Microsoft has stressed that AI adapts to tens of thousands of different contexts and queriesIn fact, more than 100,000 have been used. 3,6 million training samples to cover everything from the most common requests – such as changing the language or managing Wi-Fi networks – to more complex tasks. For questions that are too short or ambiguous, the system uses the traditional search functions, but when the instruction is clear and detailed, Mu acts automatically or guides the user step by step.

Technology and optimization adapted to new generations of hardware

Microsoft Mu NPU Windows Copilot+

La Mu optimization has been one of the most carefully considered points during its development.

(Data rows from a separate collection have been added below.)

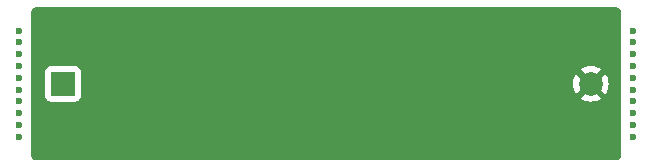
<source format=gbl>
G04 #@! TF.GenerationSoftware,KiCad,Pcbnew,6.0.4-6f826c9f35~116~ubuntu20.04.1*
G04 #@! TF.CreationDate,2022-05-04T20:07:55+01:00*
G04 #@! TF.ProjectId,boostAAA,626f6f73-7441-4414-912e-6b696361645f,rev?*
G04 #@! TF.SameCoordinates,Original*
G04 #@! TF.FileFunction,Copper,L2,Bot*
G04 #@! TF.FilePolarity,Positive*
%FSLAX46Y46*%
G04 Gerber Fmt 4.6, Leading zero omitted, Abs format (unit mm)*
G04 Created by KiCad (PCBNEW 6.0.4-6f826c9f35~116~ubuntu20.04.1) date 2022-05-04 20:07:55*
%MOMM*%
%LPD*%
G01*
G04 APERTURE LIST*
G04 #@! TA.AperFunction,ComponentPad*
%ADD10R,2.000000X2.000000*%
G04 #@! TD*
G04 #@! TA.AperFunction,ComponentPad*
%ADD11C,2.000000*%
G04 #@! TD*
G04 #@! TA.AperFunction,ViaPad*
%ADD12C,0.600000*%
G04 #@! TD*
G04 APERTURE END LIST*
D10*
G04 #@! TO.P,BT1,1,+*
G04 #@! TO.N,Net-(BT1-Pad1)*
X52700000Y-75000000D03*
D11*
G04 #@! TO.P,BT1,2,-*
G04 #@! TO.N,GND*
X97400000Y-75000000D03*
G04 #@! TD*
D12*
G04 #@! TO.N,*
X101000000Y-79500000D03*
X49000000Y-70500000D03*
X49000000Y-71500000D03*
X101000000Y-74500000D03*
X49000000Y-75500000D03*
X101000000Y-73500000D03*
X49000000Y-72500000D03*
X49000000Y-78500000D03*
X101000000Y-76500000D03*
X49000000Y-73500000D03*
X101000000Y-72500000D03*
X49000000Y-79500000D03*
X49000000Y-74500000D03*
X101000000Y-78500000D03*
X49000000Y-77500000D03*
X101000000Y-77500000D03*
X101000000Y-75500000D03*
X101000000Y-71500000D03*
X101000000Y-70500000D03*
X49000000Y-76500000D03*
G04 #@! TO.N,GND*
X71000000Y-69000000D03*
X71000000Y-71000000D03*
X78700000Y-80200000D03*
X69000000Y-69000000D03*
X74737500Y-76000000D03*
X75300000Y-72500000D03*
X79000000Y-78250000D03*
X74150000Y-74300000D03*
X69000000Y-71000000D03*
G04 #@! TD*
G04 #@! TA.AperFunction,Conductor*
G04 #@! TO.N,GND*
G36*
X99470057Y-68509500D02*
G01*
X99484858Y-68511805D01*
X99484862Y-68511805D01*
X99493731Y-68513186D01*
X99502633Y-68512022D01*
X99502637Y-68512022D01*
X99502733Y-68512009D01*
X99533170Y-68511738D01*
X99595375Y-68518746D01*
X99622882Y-68525024D01*
X99700071Y-68552034D01*
X99725491Y-68564276D01*
X99794738Y-68607787D01*
X99816797Y-68625379D01*
X99874621Y-68683203D01*
X99892213Y-68705262D01*
X99935724Y-68774509D01*
X99947966Y-68799930D01*
X99974975Y-68877117D01*
X99981254Y-68904625D01*
X99987333Y-68958579D01*
X99987616Y-68983379D01*
X99986929Y-68987460D01*
X99986856Y-68993461D01*
X99986814Y-68993729D01*
X99986849Y-68993998D01*
X99986776Y-68999999D01*
X99988886Y-69014733D01*
X99989836Y-69023591D01*
X99999679Y-69161228D01*
X100000000Y-69170216D01*
X100000000Y-80829781D01*
X99999679Y-80838770D01*
X99991037Y-80959597D01*
X99989613Y-80971506D01*
X99986929Y-80987462D01*
X99986856Y-80993463D01*
X99986814Y-80993731D01*
X99986849Y-80994000D01*
X99986776Y-81000001D01*
X99987466Y-81004817D01*
X99987782Y-81009672D01*
X99987493Y-81009691D01*
X99987896Y-81036428D01*
X99982186Y-81087109D01*
X99981254Y-81095377D01*
X99974975Y-81122883D01*
X99947966Y-81200070D01*
X99935724Y-81225491D01*
X99892213Y-81294738D01*
X99874621Y-81316797D01*
X99816797Y-81374621D01*
X99794738Y-81392213D01*
X99725491Y-81435724D01*
X99700070Y-81447966D01*
X99622883Y-81474975D01*
X99595376Y-81481254D01*
X99571428Y-81483952D01*
X99539744Y-81487522D01*
X99524103Y-81488305D01*
X99515145Y-81488196D01*
X99506271Y-81486814D01*
X99474750Y-81490936D01*
X99458412Y-81492000D01*
X50549327Y-81492000D01*
X50529943Y-81490500D01*
X50515142Y-81488195D01*
X50515138Y-81488195D01*
X50506269Y-81486814D01*
X50497367Y-81487978D01*
X50497363Y-81487978D01*
X50497267Y-81487991D01*
X50466830Y-81488262D01*
X50404625Y-81481254D01*
X50377118Y-81474976D01*
X50299928Y-81447966D01*
X50274509Y-81435724D01*
X50205262Y-81392213D01*
X50183203Y-81374621D01*
X50125379Y-81316797D01*
X50107787Y-81294738D01*
X50064276Y-81225491D01*
X50052034Y-81200070D01*
X50025025Y-81122883D01*
X50018746Y-81095375D01*
X50012667Y-81041421D01*
X50012384Y-81016621D01*
X50013071Y-81012540D01*
X50013144Y-81006539D01*
X50013186Y-81006271D01*
X50013151Y-81006002D01*
X50013224Y-81000001D01*
X50011114Y-80985267D01*
X50010164Y-80976409D01*
X50000321Y-80838772D01*
X50000000Y-80829784D01*
X50000000Y-76048134D01*
X51191500Y-76048134D01*
X51198255Y-76110316D01*
X51249385Y-76246705D01*
X51336739Y-76363261D01*
X51453295Y-76450615D01*
X51589684Y-76501745D01*
X51651866Y-76508500D01*
X53748134Y-76508500D01*
X53810316Y-76501745D01*
X53946705Y-76450615D01*
X54063261Y-76363261D01*
X54150615Y-76246705D01*
X54155876Y-76232670D01*
X96532160Y-76232670D01*
X96537887Y-76240320D01*
X96709042Y-76345205D01*
X96717837Y-76349687D01*
X96927988Y-76436734D01*
X96937373Y-76439783D01*
X97158554Y-76492885D01*
X97168301Y-76494428D01*
X97395070Y-76512275D01*
X97404930Y-76512275D01*
X97631699Y-76494428D01*
X97641446Y-76492885D01*
X97862627Y-76439783D01*
X97872012Y-76436734D01*
X98082163Y-76349687D01*
X98090958Y-76345205D01*
X98258445Y-76242568D01*
X98267907Y-76232110D01*
X98264124Y-76223334D01*
X97412812Y-75372022D01*
X97398868Y-75364408D01*
X97397035Y-75364539D01*
X97390420Y-75368790D01*
X96538920Y-76220290D01*
X96532160Y-76232670D01*
X54155876Y-76232670D01*
X54201745Y-76110316D01*
X54208500Y-76048134D01*
X54208500Y-75004930D01*
X95887725Y-75004930D01*
X95905572Y-75231699D01*
X95907115Y-75241446D01*
X95960217Y-75462627D01*
X95963266Y-75472012D01*
X96050313Y-75682163D01*
X96054795Y-75690958D01*
X96157432Y-75858445D01*
X96167890Y-75867907D01*
X96176666Y-75864124D01*
X97027978Y-75012812D01*
X97034356Y-75001132D01*
X97764408Y-75001132D01*
X97764539Y-75002965D01*
X97768790Y-75009580D01*
X98620290Y-75861080D01*
X98632670Y-75867840D01*
X98640320Y-75862113D01*
X98745205Y-75690958D01*
X98749687Y-75682163D01*
X98836734Y-75472012D01*
X98839783Y-75462627D01*
X98892885Y-75241446D01*
X98894428Y-75231699D01*
X98912275Y-75004930D01*
X98912275Y-74995070D01*
X98894428Y-74768301D01*
X98892885Y-74758554D01*
X98839783Y-74537373D01*
X98836734Y-74527988D01*
X98749687Y-74317837D01*
X98745205Y-74309042D01*
X98642568Y-74141555D01*
X98632110Y-74132093D01*
X98623334Y-74135876D01*
X97772022Y-74987188D01*
X97764408Y-75001132D01*
X97034356Y-75001132D01*
X97035592Y-74998868D01*
X97035461Y-74997035D01*
X97031210Y-74990420D01*
X96179710Y-74138920D01*
X96167330Y-74132160D01*
X96159680Y-74137887D01*
X96054795Y-74309042D01*
X96050313Y-74317837D01*
X95963266Y-74527988D01*
X95960217Y-74537373D01*
X95907115Y-74758554D01*
X95905572Y-74768301D01*
X95887725Y-74995070D01*
X95887725Y-75004930D01*
X54208500Y-75004930D01*
X54208500Y-73951866D01*
X54201745Y-73889684D01*
X54156086Y-73767890D01*
X96532093Y-73767890D01*
X96535876Y-73776666D01*
X97387188Y-74627978D01*
X97401132Y-74635592D01*
X97402965Y-74635461D01*
X97409580Y-74631210D01*
X98261080Y-73779710D01*
X98267840Y-73767330D01*
X98262113Y-73759680D01*
X98090958Y-73654795D01*
X98082163Y-73650313D01*
X97872012Y-73563266D01*
X97862627Y-73560217D01*
X97641446Y-73507115D01*
X97631699Y-73505572D01*
X97404930Y-73487725D01*
X97395070Y-73487725D01*
X97168301Y-73505572D01*
X97158554Y-73507115D01*
X96937373Y-73560217D01*
X96927988Y-73563266D01*
X96717837Y-73650313D01*
X96709042Y-73654795D01*
X96541555Y-73757432D01*
X96532093Y-73767890D01*
X54156086Y-73767890D01*
X54150615Y-73753295D01*
X54063261Y-73636739D01*
X53946705Y-73549385D01*
X53810316Y-73498255D01*
X53748134Y-73491500D01*
X51651866Y-73491500D01*
X51589684Y-73498255D01*
X51453295Y-73549385D01*
X51336739Y-73636739D01*
X51249385Y-73753295D01*
X51198255Y-73889684D01*
X51191500Y-73951866D01*
X51191500Y-76048134D01*
X50000000Y-76048134D01*
X50000000Y-69170219D01*
X50000321Y-69161230D01*
X50008963Y-69040403D01*
X50010387Y-69028492D01*
X50012265Y-69017329D01*
X50013071Y-69012538D01*
X50013144Y-69006537D01*
X50013186Y-69006269D01*
X50013151Y-69006000D01*
X50013224Y-68999999D01*
X50012534Y-68995183D01*
X50012218Y-68990328D01*
X50012507Y-68990309D01*
X50012104Y-68963572D01*
X50018746Y-68904623D01*
X50025025Y-68877117D01*
X50052034Y-68799930D01*
X50064276Y-68774509D01*
X50107787Y-68705262D01*
X50125379Y-68683203D01*
X50183203Y-68625379D01*
X50205262Y-68607787D01*
X50274509Y-68564276D01*
X50299930Y-68552034D01*
X50377117Y-68525025D01*
X50404624Y-68518746D01*
X50428572Y-68516048D01*
X50460256Y-68512478D01*
X50475897Y-68511695D01*
X50484855Y-68511804D01*
X50493729Y-68513186D01*
X50525251Y-68509064D01*
X50541588Y-68508000D01*
X99450673Y-68508000D01*
X99470057Y-68509500D01*
G37*
G04 #@! TD.AperFunction*
G04 #@! TD*
M02*

</source>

Microsoft has worked in collaboration with silicon partners such as AMD, Intel and Qualcomm to adapt it to the specificities of the new NPUs present in the Copilot+ PCsThis joint work has made it possible to introduce post-training quantification techniques, which convert the model weights and activations to 8- and 16-bit integers, thus reducing memory consumption and avoiding the need to retrain the entire model.

Mu's training process was carried out in high-performance environments, using NVIDIA A100 GPUs within Azure Machine LearningThe data set included hundreds of billions of educational tokens and techniques such as distillation from Phi models and Low-Range Adaptation (LoRA) to transfer knowledge and fine-tune the model for specific tasks. The end result is a small, agile model that's uniquely suited to the resources and limitations of modern wearable hardware. You can also explore how turn your PC into a local AI hub to expand the capabilities of your system.

Phi-4 mini AI on Edge-2
Related article:
Phi-4 mini AI on Edge: The future of local AI in your browser

Current challenges, availability and future prospects

One of the biggest challenges facing Mu is the interpretation of ambiguous or very brief queries, a common problem in natural language-based systems. To do this, Microsoft has implemented a hybrid logicWhile short queries trigger traditional search results, more detailed instructions trigger AI intervention, either to guide the user or perform automated actions.

Exclusive content - Click Here  How to open an OBT file

For now, Mu is only available in English and on Copilot+ devices through the Insider channel., although it is expected to be expanded to more languages ​​and other devices in the coming months, including those with AMD and Intel processors. privacy and security They also play a fundamental role, given the local nature of the processing.

The deployment of Mu is just the beginning of a broader strategy by Microsoft to incorporate Local AI and efficient language models in even more applications and aspects of the operating system, improving the experience and accessibility without sacrificing performance or privacy.